Stocks slumped around the world as investors rushed into haven assets after the delta coronavirus variant cast a pall over the economic recovery, while tension between the U.S. and China escalated.
In a reversal of the reopening trade that has powered this year's equity rally, cyclical companies bore the brunt of the rout on Monday. Commodity, financial and industrial shares led losses in the S&P 500, which fell the most in two months. Small-caps extended a slide from March's peak to nearly 10%. After recently plunging to pre-pandemic levels, the Cboe Volatility Index, or VIX, soared.

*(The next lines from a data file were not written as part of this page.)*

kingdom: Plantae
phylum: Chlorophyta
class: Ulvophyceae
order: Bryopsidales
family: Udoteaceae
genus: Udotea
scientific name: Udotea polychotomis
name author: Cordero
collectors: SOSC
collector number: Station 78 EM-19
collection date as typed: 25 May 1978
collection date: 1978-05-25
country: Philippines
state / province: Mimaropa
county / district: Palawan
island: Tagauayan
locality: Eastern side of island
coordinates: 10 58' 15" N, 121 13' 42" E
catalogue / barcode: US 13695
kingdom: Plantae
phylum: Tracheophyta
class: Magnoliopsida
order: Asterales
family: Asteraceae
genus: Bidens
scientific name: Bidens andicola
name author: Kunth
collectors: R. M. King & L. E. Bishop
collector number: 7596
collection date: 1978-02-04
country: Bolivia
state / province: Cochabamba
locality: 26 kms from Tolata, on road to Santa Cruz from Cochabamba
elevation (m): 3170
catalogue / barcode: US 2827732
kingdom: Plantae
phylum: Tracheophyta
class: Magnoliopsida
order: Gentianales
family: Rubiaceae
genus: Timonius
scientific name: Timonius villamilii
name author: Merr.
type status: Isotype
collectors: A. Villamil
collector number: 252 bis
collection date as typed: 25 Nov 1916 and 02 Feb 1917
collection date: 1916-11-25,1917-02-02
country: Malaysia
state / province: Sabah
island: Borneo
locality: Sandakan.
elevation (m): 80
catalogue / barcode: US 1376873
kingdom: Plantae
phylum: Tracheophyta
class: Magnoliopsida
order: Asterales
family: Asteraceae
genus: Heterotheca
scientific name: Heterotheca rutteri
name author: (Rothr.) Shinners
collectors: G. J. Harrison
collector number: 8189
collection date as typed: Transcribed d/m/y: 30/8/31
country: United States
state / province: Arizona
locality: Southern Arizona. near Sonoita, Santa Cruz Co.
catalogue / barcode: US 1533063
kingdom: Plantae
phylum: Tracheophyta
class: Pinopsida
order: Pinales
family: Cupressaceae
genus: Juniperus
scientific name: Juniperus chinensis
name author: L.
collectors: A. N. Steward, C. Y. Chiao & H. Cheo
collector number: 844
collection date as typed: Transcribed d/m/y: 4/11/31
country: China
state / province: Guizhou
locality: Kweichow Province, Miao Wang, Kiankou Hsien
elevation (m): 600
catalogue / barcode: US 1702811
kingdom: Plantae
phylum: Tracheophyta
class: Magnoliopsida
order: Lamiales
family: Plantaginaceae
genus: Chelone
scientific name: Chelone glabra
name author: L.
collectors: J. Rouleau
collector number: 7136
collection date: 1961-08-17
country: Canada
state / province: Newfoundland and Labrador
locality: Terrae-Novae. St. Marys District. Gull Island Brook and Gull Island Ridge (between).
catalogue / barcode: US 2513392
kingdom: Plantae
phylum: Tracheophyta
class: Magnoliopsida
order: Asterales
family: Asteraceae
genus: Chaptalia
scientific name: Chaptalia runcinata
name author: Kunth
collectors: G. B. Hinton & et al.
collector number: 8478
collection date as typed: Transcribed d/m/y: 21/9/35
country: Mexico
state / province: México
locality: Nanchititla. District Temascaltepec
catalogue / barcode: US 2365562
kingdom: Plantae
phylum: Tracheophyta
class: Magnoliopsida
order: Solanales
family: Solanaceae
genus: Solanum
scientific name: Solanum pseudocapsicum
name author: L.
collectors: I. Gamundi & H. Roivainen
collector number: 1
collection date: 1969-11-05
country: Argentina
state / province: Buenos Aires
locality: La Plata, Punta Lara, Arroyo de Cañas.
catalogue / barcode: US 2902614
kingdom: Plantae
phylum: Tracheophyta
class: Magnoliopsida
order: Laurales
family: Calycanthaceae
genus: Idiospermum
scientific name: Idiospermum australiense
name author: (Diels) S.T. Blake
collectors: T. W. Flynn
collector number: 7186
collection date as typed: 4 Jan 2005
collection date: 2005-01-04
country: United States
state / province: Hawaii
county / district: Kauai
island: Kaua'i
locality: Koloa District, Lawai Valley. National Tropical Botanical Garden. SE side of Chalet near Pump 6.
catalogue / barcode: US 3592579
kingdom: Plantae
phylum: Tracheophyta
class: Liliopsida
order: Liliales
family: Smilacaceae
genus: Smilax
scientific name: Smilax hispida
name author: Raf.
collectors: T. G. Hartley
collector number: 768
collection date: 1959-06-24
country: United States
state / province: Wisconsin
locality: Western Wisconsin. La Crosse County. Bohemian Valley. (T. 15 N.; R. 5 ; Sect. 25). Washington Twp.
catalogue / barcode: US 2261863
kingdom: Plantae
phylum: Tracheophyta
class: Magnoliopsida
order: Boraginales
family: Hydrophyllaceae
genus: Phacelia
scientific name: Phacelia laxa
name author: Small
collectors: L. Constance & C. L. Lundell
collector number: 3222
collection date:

European stocks had their biggest drop since December, following a selloff in Asia.
With the risk-off sentiment spreading across global markets, long-term Treasury rates spiraled to their lowest since February — dragging the yield curve flatter. Ten-year yields tumbled as much 12 basis points to as little as 1.17%. The dollar rose alongside the yen and the Swiss franc. Despite the classic safety trade, gold retreated. Oil sank after OPEC+ agreed to boost supply into 2022. Meantime, Bitcoin's slide pushed the world's largest digital currency closer to $30,000.
The resurgence of Covid-19 is unsettling global investors, who are considering whether new lockdown restrictions will sap the economic rebound and reverse an equity rally that had driven stocks to a record. Matt Miskin, co-chief investment strategist at John Hancock Investment Management, told Bloomberg Television that the move to "higher-quality assets" such as Treasuries is justified. Americans should avoid traveling to the U.K. because of a surge in that nation's spread of Covid-19, U.S. government and health officials warned.